What you need to do: Render this sentence from the couple profile below in Spanish: "They were married on May 12, 2007, at First Baptist Church in Vilonia, with 385 people looking on."

Document extract Block Start

They were both into sports — volleyball, basketball and softball for her and football for him — so in the fall of 2000, they got together to shoot hoops.
Laci, by the way, is the better baller, according to Chad.
“She is, by far,” he says. “She played for the state title and I never made it to the court.”
Chad went to Arkansas State University in Beebe after high school, and two years later he left college to work full-time for a carwash company in Little Rock, at roughly the same time Laci graduated high school and started classes at the University of Central Arkansas in Conway.
For the Fourth of July in 2006, Chad and Laci were on a boat on Greers Ferry, waiting for the fireworks show to start.
“We got a boat so we would enjoy that with our friends and family,” Laci says. “We got engaged on the night of the fireworks. That’s kind of the place where we started as kids.”
It was a time of transition, as Laci started X-ray and radiation school, Chad explains.
In September 2006, Chad’s brother, Charlie, died after a battle with cancer. That same year, Chad started a new job in insurance. He had moved back in with his parents while building a home in Vilonia for him and Laci. There was painter’s tape — and there were no blinds — on the windows when they moved in as newlyweds.
They were married on May 12, 2007, at First Baptist Church in Vilonia, with 385 people looking on.
“It was a very big wedding for the town of Vilonia, but we had grown up there and we were a big part of a lot of people’s lives,” Laci says.
The Rollers started a golf tournament benefit in Charlie’s memory — it’s in its 18th year — and they spent the early years of their marriage traveling and having fun with friends.
“We still go to JFK a lot and we started camping at the beach at Gulf State Park as a family,” Chad says. “We didn’t have our daughter, Harper, until I was 30.”

Document extract Block End
Data extract Block Start

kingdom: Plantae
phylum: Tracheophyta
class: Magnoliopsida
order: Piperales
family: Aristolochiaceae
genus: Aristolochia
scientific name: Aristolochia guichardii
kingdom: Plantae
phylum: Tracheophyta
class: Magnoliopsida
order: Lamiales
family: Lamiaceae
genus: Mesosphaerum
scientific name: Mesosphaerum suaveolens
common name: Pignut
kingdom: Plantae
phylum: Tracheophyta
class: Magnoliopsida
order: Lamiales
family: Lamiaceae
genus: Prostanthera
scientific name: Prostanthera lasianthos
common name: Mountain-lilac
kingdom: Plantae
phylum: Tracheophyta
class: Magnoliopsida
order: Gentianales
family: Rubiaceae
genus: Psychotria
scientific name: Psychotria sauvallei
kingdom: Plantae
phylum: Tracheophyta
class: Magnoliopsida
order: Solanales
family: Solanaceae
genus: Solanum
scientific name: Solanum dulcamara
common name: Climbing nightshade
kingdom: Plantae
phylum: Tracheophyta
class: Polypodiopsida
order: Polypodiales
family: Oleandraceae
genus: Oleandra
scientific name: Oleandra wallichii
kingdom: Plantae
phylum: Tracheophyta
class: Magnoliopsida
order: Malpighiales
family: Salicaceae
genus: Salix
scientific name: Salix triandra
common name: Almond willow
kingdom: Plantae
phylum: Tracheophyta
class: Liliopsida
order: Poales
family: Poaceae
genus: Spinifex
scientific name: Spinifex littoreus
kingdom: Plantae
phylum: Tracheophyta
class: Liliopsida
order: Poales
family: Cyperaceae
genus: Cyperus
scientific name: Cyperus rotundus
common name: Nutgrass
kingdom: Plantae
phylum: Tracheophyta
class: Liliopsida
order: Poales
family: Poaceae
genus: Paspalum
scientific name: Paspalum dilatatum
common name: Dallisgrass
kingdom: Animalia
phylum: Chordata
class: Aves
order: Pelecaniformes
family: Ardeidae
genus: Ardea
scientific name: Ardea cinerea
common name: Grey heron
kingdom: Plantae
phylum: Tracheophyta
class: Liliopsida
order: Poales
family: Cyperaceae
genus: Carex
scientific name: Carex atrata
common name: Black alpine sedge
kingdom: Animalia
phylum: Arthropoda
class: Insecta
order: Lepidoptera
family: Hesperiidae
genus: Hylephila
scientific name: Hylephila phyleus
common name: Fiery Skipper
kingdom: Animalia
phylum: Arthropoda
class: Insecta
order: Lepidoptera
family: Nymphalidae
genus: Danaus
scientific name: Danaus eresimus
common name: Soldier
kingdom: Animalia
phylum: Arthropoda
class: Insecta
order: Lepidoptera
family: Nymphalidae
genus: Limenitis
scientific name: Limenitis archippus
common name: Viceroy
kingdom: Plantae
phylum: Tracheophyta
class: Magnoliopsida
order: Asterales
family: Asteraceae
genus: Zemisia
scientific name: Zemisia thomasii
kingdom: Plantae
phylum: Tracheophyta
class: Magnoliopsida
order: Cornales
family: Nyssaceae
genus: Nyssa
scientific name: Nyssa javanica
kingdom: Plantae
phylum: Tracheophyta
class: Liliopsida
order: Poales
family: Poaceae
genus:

Data extract Block End

Output of the task: Se casaron el 12 de mayo de 2007 en la First Baptist Church de Vilonia, ante la mirada de 385 personas.